** START PAGE TEXT **
For most companies, product and feature launches are always top of mind because of the potential to attract and retain more users.

Product launch strategies aim for user adoption and brand growth. They are linear and focus on sharing a new product or feature with the entire user base via email campaigns, regular notifications, posts on platforms like Product Hunt, and general press.

While this approach gets the product or feature in front of a large audience — and results in a short-term spike in growth — there's a lot of needless friction along the way. So much so that developing a sustainable growth strategy isn't likely to happen.

Brian Balfour, Founder and CEO of Reforge, spoke at Recur conference and explained why this approach doesn't work (and what you should do instead).

What is a product launch strategy?

A product launch strategy is a planned effort to launch a new product in a market. The goal of most businesses is to launch something and get as much growth and traction as quickly as possible. Many steps, actions, and people are involved in a project launch process. Because of this, having a launch strategy helps you stay focused on the end goal.

The standard product launch strategy is holding you back

Brian shared a quote from the founders of TBH, a social quiz app for teens that was acquired by Facebook, that briefly explains how they were able to launch their product.

“It's critical to design a process that allows you to launch vastly different product experiences within specific communities so your product can reach critical mass.”

Taking a one-size-fits-all approach can only hold it back. Instead, companies should make sure that the product launch is tailored to the product one is launching and to the intended audience, similarly to what TBH did.

4 common reasons product launches fail

Often, companies skirt around this concept and, as Brian points out, their new product launch strategy fails for one of four reasons. Let's discover how these hold you back from long-term growth.

1. Word-of-mouth is not enough

At the heart of almost every successful growth strategy is word of mouth (WOM). Brian explained that a good way to evaluate your growth is to take away all other forms of your marketing strategy — this means emails, paid ads, anything that promotes your product — and see whether your company continues to grow.

If churn outpaces growth, then WOM isn’t strong enough to support your business on its own. With WOM, growth might be slow over time, but this sets the stage for accelerated growth later on because it builds such a strong foundation.

The problem, as Brian pointed out, is that “brands see WOM as something that just happens, not scientific, and not something that can be controlled.”

Think of WOM as a loop that looks something like this:

WOM loop: New users joins the product -> User tries the product and it is way better than their alterative -> User tells other because it is so much better than the alternative

New users sign up to use a product, they use the product and realize that it exceeds their expectations in comparison to other alternatives, and in turn tell other people about it. Those people decide to try the product as well, and the loop repeats itself.

What brands don't realize is that Step 2 of the loop, Greatly Exceeds Expectations, can indeed be controlled. Brian explained that, at this point, you control “the audience coming in and what the audience experience is.”

All too often, product launch strategies show the same promotional material to the entire audience and expect users to want to share it. But because new products and features are launched as early versions not meant for everyone, users whose expectations have not yet been greatly exceeded give negative feedback and kill the WOM cycle.

The people you want to focus on are those you’ll meet at Step 2 — it’s the segment of users who are most likely to have already had their expectations met and will be most likely to tell everyone about a new product or feature.
** END PAGE TEXT **
__WHAT YOU NEED TO DO__.
a: List every channel the product launch text names for sharing a new product or feature with the entire user base.
b: From the product launch text, extract word for word the passage starting at "For most companies, product" up to and including "likely to happen.".
** START DATA SUPPLIED **
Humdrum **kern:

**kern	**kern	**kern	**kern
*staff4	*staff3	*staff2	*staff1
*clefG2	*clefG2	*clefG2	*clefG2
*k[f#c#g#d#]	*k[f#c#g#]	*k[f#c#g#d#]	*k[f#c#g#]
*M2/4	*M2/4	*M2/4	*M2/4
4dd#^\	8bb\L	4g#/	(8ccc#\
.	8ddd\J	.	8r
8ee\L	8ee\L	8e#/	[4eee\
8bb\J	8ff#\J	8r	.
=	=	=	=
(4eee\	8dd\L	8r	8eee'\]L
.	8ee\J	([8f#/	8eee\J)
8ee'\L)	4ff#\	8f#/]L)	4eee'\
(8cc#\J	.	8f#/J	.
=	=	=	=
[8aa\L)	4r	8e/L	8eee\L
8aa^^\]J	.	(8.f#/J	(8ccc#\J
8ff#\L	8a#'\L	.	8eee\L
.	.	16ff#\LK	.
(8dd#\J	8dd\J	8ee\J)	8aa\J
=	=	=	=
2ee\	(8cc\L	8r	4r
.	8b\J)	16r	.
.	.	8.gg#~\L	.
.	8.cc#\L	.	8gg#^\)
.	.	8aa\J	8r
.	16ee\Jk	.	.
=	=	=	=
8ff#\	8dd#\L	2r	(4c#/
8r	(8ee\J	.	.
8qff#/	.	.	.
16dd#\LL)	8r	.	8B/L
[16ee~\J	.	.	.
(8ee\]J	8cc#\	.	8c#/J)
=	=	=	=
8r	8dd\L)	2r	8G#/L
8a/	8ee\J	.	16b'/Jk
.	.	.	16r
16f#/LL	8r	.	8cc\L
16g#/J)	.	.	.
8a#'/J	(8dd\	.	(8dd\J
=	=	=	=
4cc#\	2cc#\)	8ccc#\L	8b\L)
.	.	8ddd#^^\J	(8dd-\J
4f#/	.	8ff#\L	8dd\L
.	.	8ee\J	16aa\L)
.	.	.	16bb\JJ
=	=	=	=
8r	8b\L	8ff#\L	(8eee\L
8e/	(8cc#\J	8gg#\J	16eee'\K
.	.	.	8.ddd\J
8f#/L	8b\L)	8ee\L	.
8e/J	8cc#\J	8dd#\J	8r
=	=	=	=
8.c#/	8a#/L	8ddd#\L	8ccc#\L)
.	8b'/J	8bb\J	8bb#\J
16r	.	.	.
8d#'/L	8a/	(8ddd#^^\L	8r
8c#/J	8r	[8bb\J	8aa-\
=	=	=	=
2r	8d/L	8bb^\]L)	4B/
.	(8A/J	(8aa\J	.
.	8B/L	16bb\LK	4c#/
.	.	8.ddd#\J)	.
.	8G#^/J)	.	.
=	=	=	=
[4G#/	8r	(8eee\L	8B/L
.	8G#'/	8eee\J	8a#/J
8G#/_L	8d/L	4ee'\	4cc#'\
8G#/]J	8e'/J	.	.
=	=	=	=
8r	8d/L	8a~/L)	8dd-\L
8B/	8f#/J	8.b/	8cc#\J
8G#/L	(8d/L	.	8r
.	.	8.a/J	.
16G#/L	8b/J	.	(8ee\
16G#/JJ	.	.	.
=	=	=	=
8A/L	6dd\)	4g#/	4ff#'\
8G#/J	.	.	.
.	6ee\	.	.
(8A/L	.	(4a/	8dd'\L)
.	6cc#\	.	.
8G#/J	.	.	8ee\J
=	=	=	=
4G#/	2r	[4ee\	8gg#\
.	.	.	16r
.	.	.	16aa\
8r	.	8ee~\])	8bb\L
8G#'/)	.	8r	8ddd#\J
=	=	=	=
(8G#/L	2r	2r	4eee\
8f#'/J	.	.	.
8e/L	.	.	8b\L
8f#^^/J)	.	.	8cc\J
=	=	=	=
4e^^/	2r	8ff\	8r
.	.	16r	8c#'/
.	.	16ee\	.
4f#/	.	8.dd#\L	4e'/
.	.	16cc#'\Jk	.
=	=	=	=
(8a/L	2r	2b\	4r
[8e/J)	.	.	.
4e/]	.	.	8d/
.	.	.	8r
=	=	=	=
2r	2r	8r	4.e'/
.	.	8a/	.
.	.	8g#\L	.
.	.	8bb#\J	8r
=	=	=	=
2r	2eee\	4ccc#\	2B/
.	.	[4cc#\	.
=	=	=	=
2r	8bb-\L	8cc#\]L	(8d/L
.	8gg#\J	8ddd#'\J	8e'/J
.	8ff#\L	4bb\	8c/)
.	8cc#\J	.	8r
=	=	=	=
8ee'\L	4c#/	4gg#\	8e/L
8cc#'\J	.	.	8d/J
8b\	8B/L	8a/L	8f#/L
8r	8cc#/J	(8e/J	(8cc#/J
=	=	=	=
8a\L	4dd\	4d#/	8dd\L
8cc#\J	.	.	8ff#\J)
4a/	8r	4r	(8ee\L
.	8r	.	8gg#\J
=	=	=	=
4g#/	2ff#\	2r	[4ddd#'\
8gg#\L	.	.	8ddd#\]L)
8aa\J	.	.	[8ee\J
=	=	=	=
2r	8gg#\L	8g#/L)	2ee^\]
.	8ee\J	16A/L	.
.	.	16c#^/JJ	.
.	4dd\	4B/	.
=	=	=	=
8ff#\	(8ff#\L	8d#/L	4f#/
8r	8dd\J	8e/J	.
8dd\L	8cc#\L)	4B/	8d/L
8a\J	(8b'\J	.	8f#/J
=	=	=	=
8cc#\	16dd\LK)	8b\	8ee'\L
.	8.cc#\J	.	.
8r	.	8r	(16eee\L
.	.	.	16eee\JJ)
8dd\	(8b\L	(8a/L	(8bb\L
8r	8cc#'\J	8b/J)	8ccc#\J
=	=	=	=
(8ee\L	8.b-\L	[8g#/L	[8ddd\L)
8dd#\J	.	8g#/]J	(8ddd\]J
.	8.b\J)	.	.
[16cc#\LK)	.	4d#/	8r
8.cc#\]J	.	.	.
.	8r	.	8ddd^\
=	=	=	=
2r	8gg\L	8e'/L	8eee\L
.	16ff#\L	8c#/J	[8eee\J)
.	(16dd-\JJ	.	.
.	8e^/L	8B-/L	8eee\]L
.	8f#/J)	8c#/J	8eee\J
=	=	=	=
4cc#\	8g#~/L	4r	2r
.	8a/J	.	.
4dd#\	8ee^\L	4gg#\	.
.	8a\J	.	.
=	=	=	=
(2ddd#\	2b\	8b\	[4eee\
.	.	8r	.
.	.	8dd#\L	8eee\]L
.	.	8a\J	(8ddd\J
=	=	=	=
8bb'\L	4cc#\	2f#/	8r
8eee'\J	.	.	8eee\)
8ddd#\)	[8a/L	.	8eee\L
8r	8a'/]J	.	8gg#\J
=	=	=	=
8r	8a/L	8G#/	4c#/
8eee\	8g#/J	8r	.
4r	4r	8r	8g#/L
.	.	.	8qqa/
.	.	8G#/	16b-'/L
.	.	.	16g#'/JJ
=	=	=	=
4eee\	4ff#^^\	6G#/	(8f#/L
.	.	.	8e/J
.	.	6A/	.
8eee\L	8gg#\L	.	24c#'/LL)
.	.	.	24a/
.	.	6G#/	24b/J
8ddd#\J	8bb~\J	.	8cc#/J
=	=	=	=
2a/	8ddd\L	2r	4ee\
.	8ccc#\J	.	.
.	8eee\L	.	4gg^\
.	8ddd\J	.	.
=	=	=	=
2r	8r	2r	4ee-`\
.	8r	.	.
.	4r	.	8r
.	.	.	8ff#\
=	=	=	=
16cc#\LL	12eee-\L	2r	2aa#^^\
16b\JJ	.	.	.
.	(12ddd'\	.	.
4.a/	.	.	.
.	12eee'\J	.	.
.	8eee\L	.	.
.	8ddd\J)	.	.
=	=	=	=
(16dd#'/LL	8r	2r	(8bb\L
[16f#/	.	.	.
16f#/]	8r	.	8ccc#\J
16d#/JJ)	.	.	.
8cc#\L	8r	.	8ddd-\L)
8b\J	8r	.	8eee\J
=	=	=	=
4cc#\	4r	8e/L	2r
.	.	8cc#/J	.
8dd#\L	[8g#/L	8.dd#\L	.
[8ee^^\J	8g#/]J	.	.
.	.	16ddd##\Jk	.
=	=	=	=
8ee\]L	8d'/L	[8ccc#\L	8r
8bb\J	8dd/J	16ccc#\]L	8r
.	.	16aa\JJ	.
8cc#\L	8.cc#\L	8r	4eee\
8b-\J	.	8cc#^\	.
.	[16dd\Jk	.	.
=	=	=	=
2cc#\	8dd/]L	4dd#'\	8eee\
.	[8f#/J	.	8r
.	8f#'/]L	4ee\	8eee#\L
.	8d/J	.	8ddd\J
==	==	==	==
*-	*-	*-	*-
** END DATA SUPPLIED **
__REPLIES__.
a:
email campaigns
regular notifications
posts on platforms like Product Hunt
general press

b:
For most companies, product and feature launches are always top of mind because of the potential to attract and retain more users.

Product launch strategies aim for user adoption and brand growth. They are linear and focus on sharing a new product or feature with the entire user base via email campaigns, regular notifications, posts on platforms like Product Hunt, and general press.

While this approach gets the product or feature in front of a large audience — and results in a short-term spike in growth — there's a lot of needless friction along the way. So much so that developing a sustainable growth strategy isn't likely to happen.